## What the task requires:
Every line of the records below that holds the word "buttons" should be copied out.

## Exercise input:
>>>
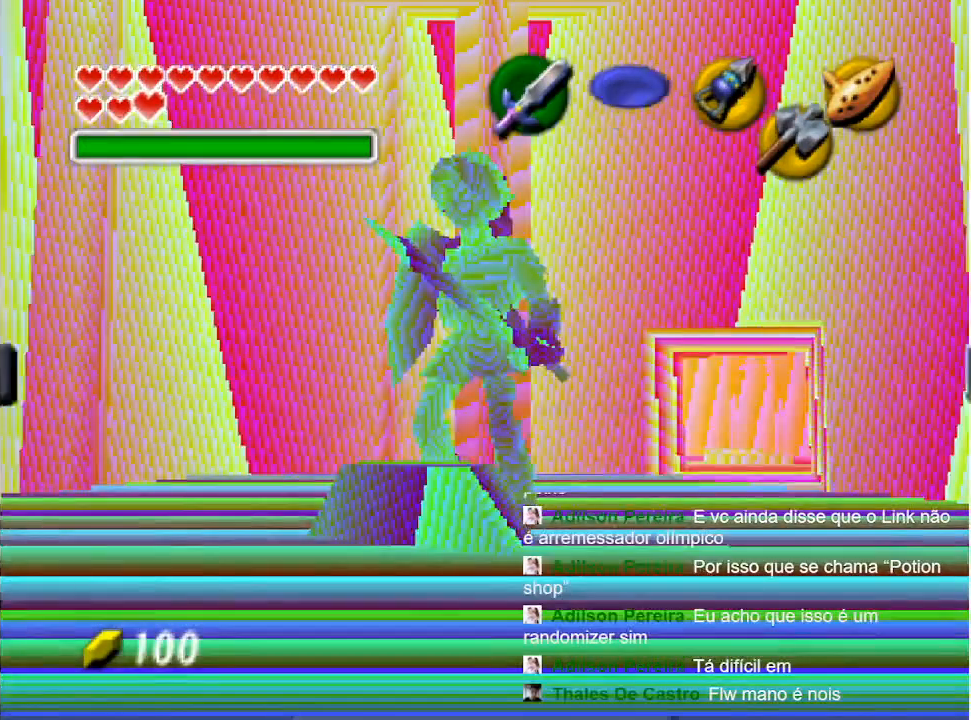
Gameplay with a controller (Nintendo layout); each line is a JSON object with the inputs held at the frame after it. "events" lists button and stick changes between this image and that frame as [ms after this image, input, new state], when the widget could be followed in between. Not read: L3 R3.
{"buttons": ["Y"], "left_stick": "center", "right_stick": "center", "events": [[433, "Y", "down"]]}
<<<
>>>
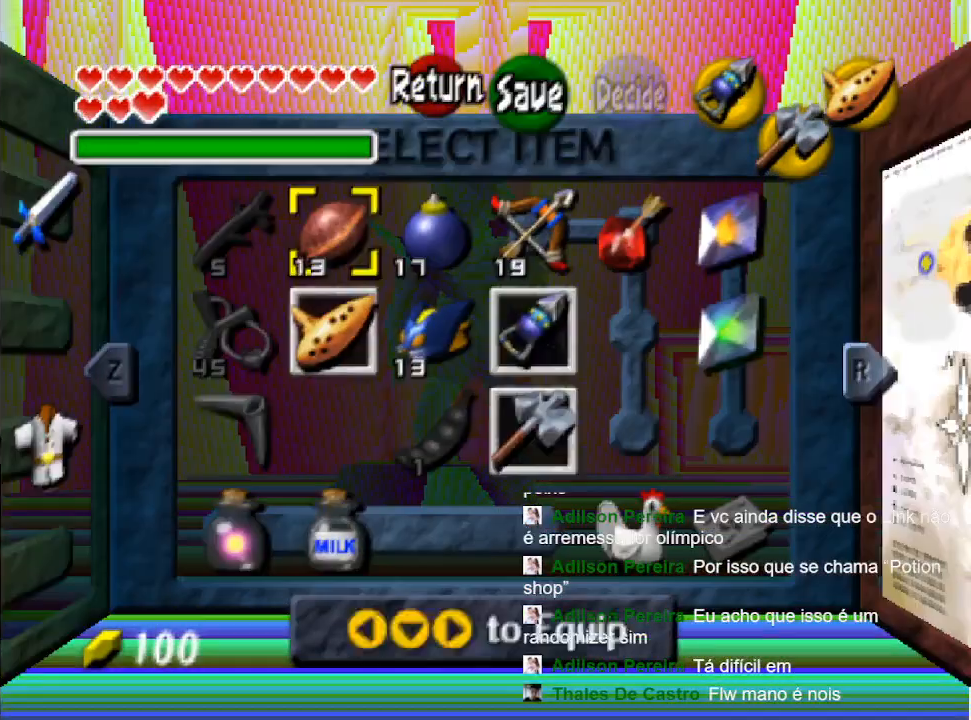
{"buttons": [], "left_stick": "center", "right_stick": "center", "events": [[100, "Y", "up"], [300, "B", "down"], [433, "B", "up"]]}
<<<
>>>
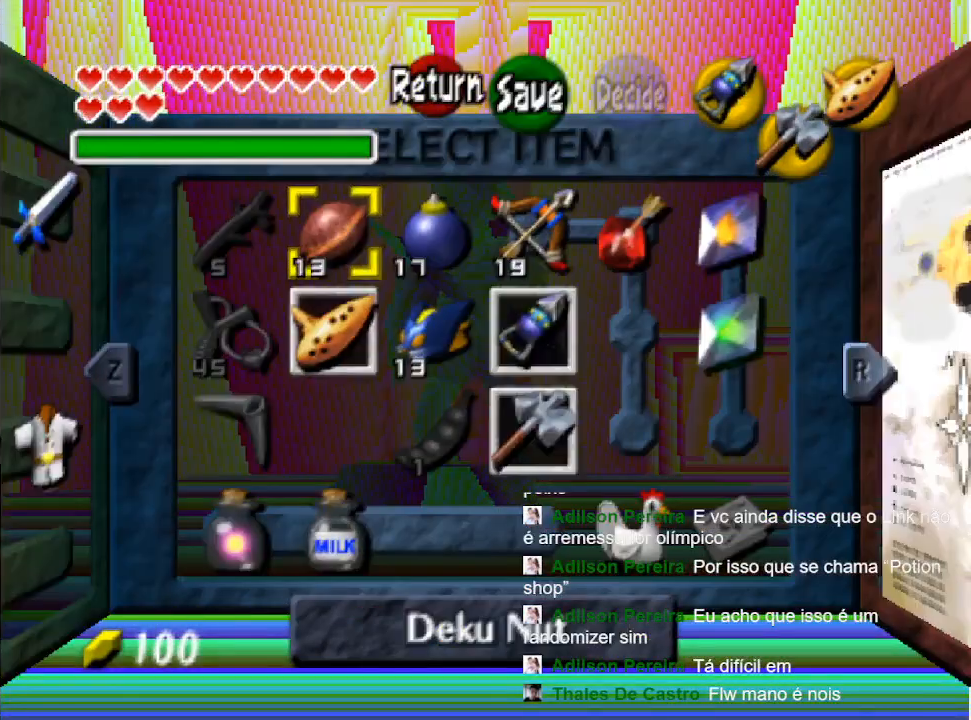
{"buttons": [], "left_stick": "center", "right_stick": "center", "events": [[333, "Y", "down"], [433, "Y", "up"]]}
<<<
## Your solution:
{"buttons": ["Y"], "left_stick": "center", "right_stick": "center", "events": [[433, "Y", "down"]]}
{"buttons": [], "left_stick": "center", "right_stick": "center", "events": [[100, "Y", "up"], [300, "B", "down"], [433, "B", "up"]]}
{"buttons": [], "left_stick": "center", "right_stick": "center", "events": [[333, "Y", "down"], [433, "Y", "up"]]}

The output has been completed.